Nagranie publikujemy ku przestrodze!

(fot. wideo nadesłane Paweł)

62 komentarze

  1. „Nie sztuką jest nie być winnym i mieć wypadek.Sztuką jest nie być winnym i nie mieć wypadku.” Polecam te słowa nagrywającemu, bo póki co to obaj jesteście d… nie kierowcy..

    • Serio Wujku Dobra Rada?
      Mi bałwan drogowy wjechał w kuper, jak na czerwonym świetle stałem (pomiędzy dwoma rzędami innych aut, z innymi samochodami przede mną).
      Jakże miałem, szanowny WDR, nie mieć w tej sytuacji wypadku?

      • Ale się czepiasz… Przecież ten cytat był do autora nagrania i o sytuacjach jak na nagraniu. Oczywistym jest, że są wypadki, których nie unikniemy.

        • Oczywiście są przypadki których nie da się uniknąć, ale jest to niewielki procent w stosunku do wszystkich zdarzeń tego typu. Większości można było zapobiec, albo przynajmniej złagodzić skutki.Chodzi przecież o to byśmy przeżyli a nie o to by udowodnić kto ma pierwszeństwo. Kierowca opla jest winien bezsprzecznie, ale czy zachowanie kierowcy nagrywającego ma cokolwiek wspólnego z instynktem samozachowawczym ?

          • Kiedyś jeszcze mi się chciało obejrzeć czasem kanały na yt z filmami ze zdarzeń drogowych w Polsce… Ale już nie oglądam, kiedy zdałem sobie sprawę że nie ma czego analizować…

            Wczoraj jadąc Kunickiego (po zapadnięciu zmroku) zatrzymałem auto przed przejściem dla pieszych – auto jadące za mną nie wyhamowało tylko odbiło w lewo, a kierujący zatrzymał auto na lewym pasie przed przejściem – tuż przed pieszymi…

            Pewnie moja wina bo hamowałem gwałtownie?… Za kierownicą SUVa była całkiem przystojna blondynka, z telefonem w prawej dłoni. Spojrzała tylko z pretensjami w moją stronę…

            Tym razem obyło się jedynie na wymianie spojrzeń 😉 Następnym razem może już nie być tak słodko 😛

            A tak przy okazji, kolego driver… Nazywanie innego kierowcy „d**ą” niedobrze świadczy o Tobie i Twojej kulturze jazdy… Obym się mylił.

  2. Kubuś;old driver ma racje a abc Ci tłumaczy.Jeżdżąc masz się skupić,a dobry kierowca jeszcze przewiduje.W Twoim przypadku nie rozumiem?Stoisz ostatni i nie spoglądasz w lusterka?Ok ,było nie uniknione bum,to trzeba ręczny,może miałbyś współpasażera,razem szpital potem może wódeczka,i może byś się rozluźnił trochę z komentarzami.

    • Szpital był.
      W lusterka patrzyłem. Ale jedyne co zdołałem zrobić to wcisnąć nogą hamulec do oporu (właściwie nie wiem, po co to zrobiłem) i zaprzeć się mocno plecami w fotelu i głową o zagłówek . Dzwon był potężny, więc i tak fotel się złamał (położył tak, że jak otworzyłem oczy, to widziałem podsufitkę zamiast przedniej szyby).

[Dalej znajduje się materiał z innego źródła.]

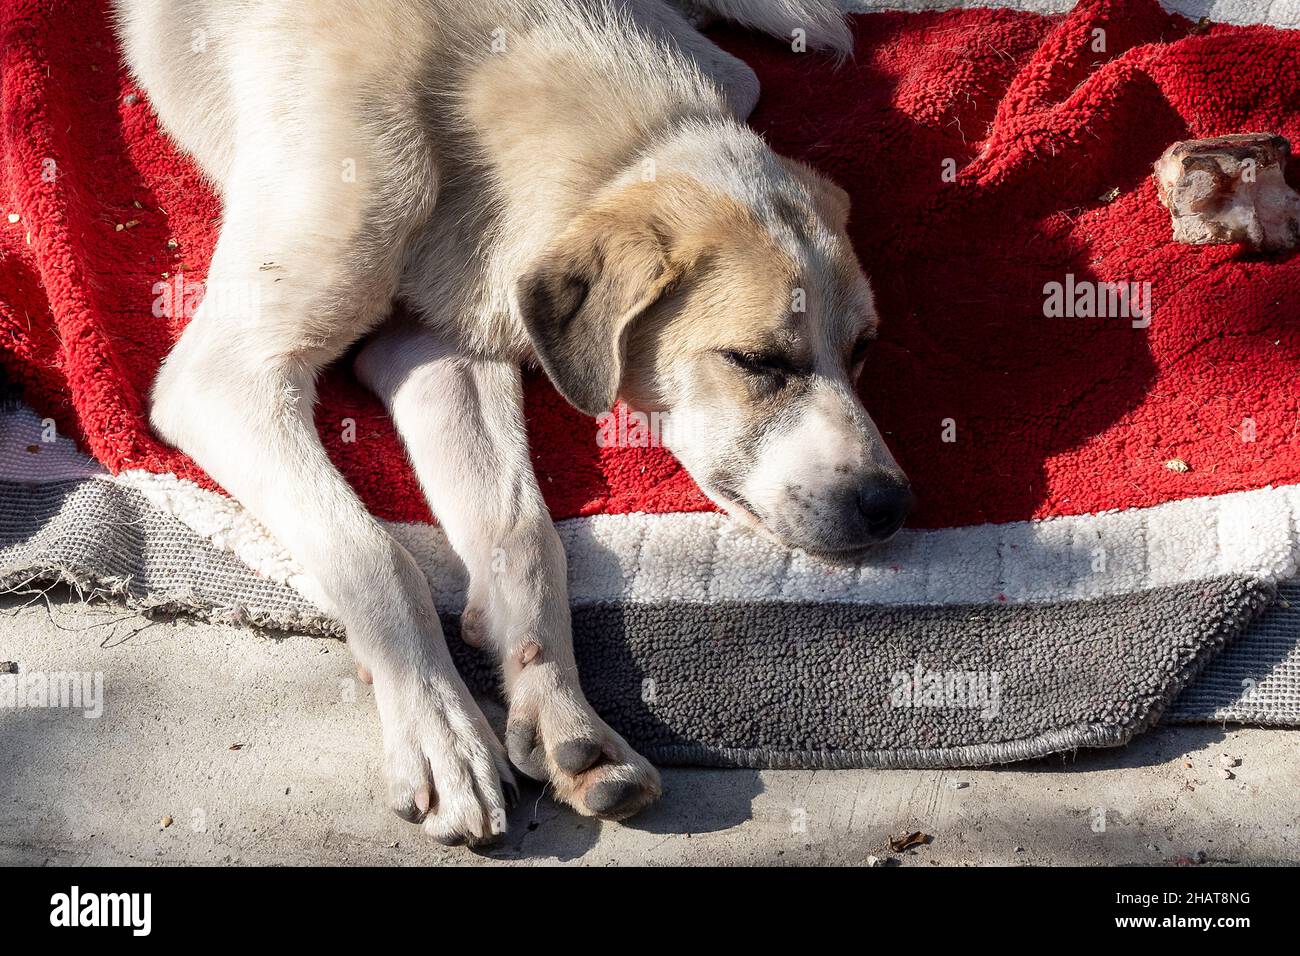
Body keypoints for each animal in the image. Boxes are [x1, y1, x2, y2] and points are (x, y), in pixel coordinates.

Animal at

    • Z Twoim luzem, fluffy, i pakietem mądrości jest jak z „szeryfami” na drogach: jesteście nieprzewidywalni. Jak ten kierujący oplem… „Spoko, luzik, wyjadę, pewnie mnie przepuści…” Niestety, nie przepuścił. Musiał? A jeśli ktoś za nim jechał i hamując spowodowałby, że wjechałby mu w tyłek a dziadek z opla sobie spokojnie odjechał? Co byś wtedy jeden z drugim napisał? Czekam…

      I na nic tu wiedza i doświadczenie kierowcy. Pier***ni egoiści na drogach są postrachem ludzi rozsądnie jeżdżących. Po obu stronach barykady.

      A skutki są takie, jak na załączonym filmie.

  3. Właśnie o to chodzi,Twojego bum nie dało się uniknąć,ale co na tym fimiku to wielka chała.Tak policzyć ile podobnych sytuacji mam codziennie to chyba auto z dnia na dzień na warsztacie.Od razu karnet sobie wykupić na naprawy.Tutaj,no cóż ,ktoś ewidentnie chciał zdążyć na zielone i nie przewidział,czyli d.a nie kierowca.To moje zdanie Szerokości.

    • Napisałbym Ci Mario ,że obaj idioci gonili do zielonego.Wiesz każdy łamie przepisy ale trzeba mieć trochę wyobraźni.

      • Jak dla mnie – przede wszystkim trzeba być czujnym… jeżdżąc po mieście w takich warunkach wszystko zmienia się jak w kalejdoskopie. Chwila nieuwagi po jednej stronie, nadmiar optymizmu po drugiej- i mamy dzwon, potem korek i wku***innych kierowców…

  4. Nagrywane chyba mikrofalówką.

  5. Moim zdaniem była duża szansa aby wyhamować i uniknąć kolizji.Ale cóż trafiło się więc skorzystał z okazji i walnął.